Working data:
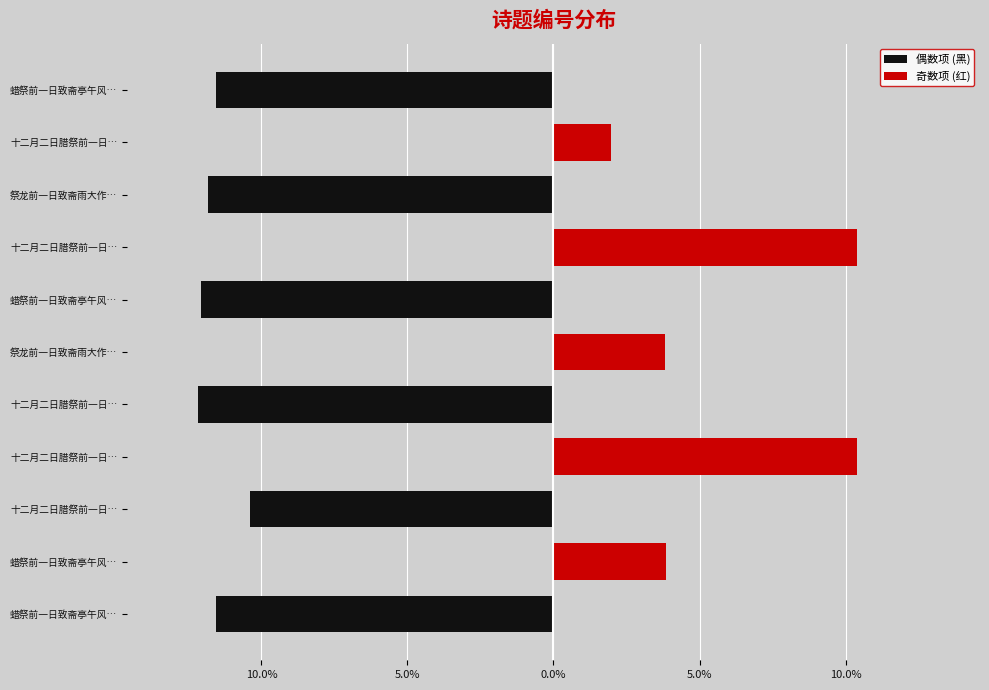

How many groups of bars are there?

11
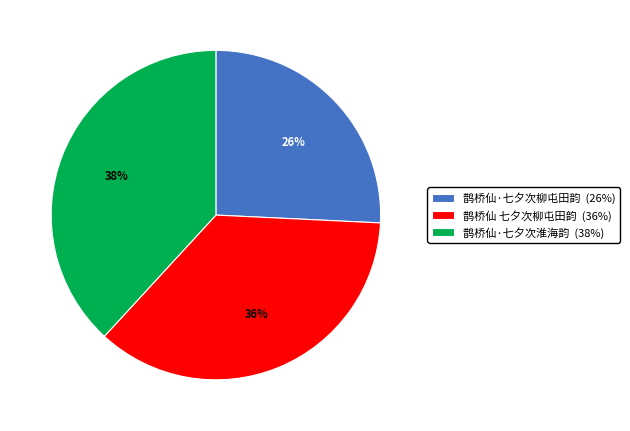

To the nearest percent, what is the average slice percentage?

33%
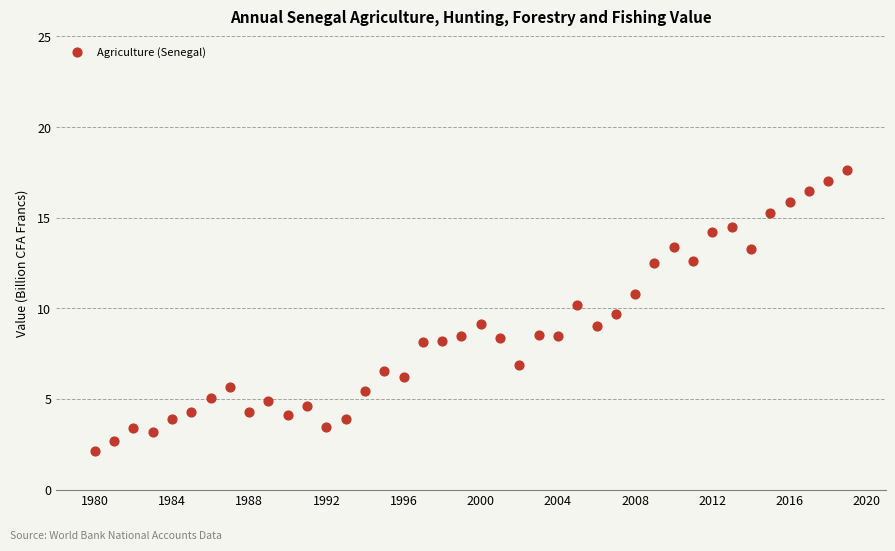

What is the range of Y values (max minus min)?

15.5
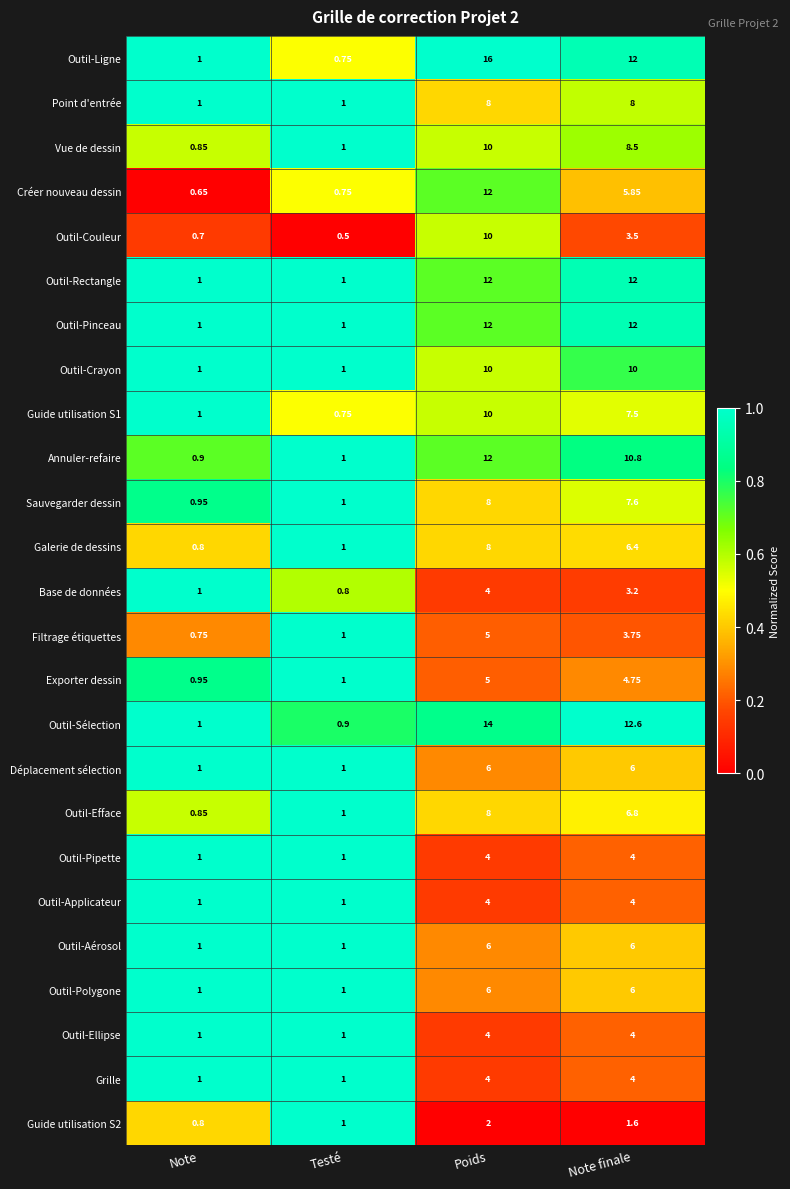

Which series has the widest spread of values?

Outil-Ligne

Task details:
Reproduce the data above verbatim, line for line, but leave out the pictures.

Exercise solution:
How many groups of bars are there?

11

To the nearest percent, what is the average slice percentage?

33%

What is the range of Y values (max minus min)?

15.5

Which series has the widest spread of values?

Outil-Ligne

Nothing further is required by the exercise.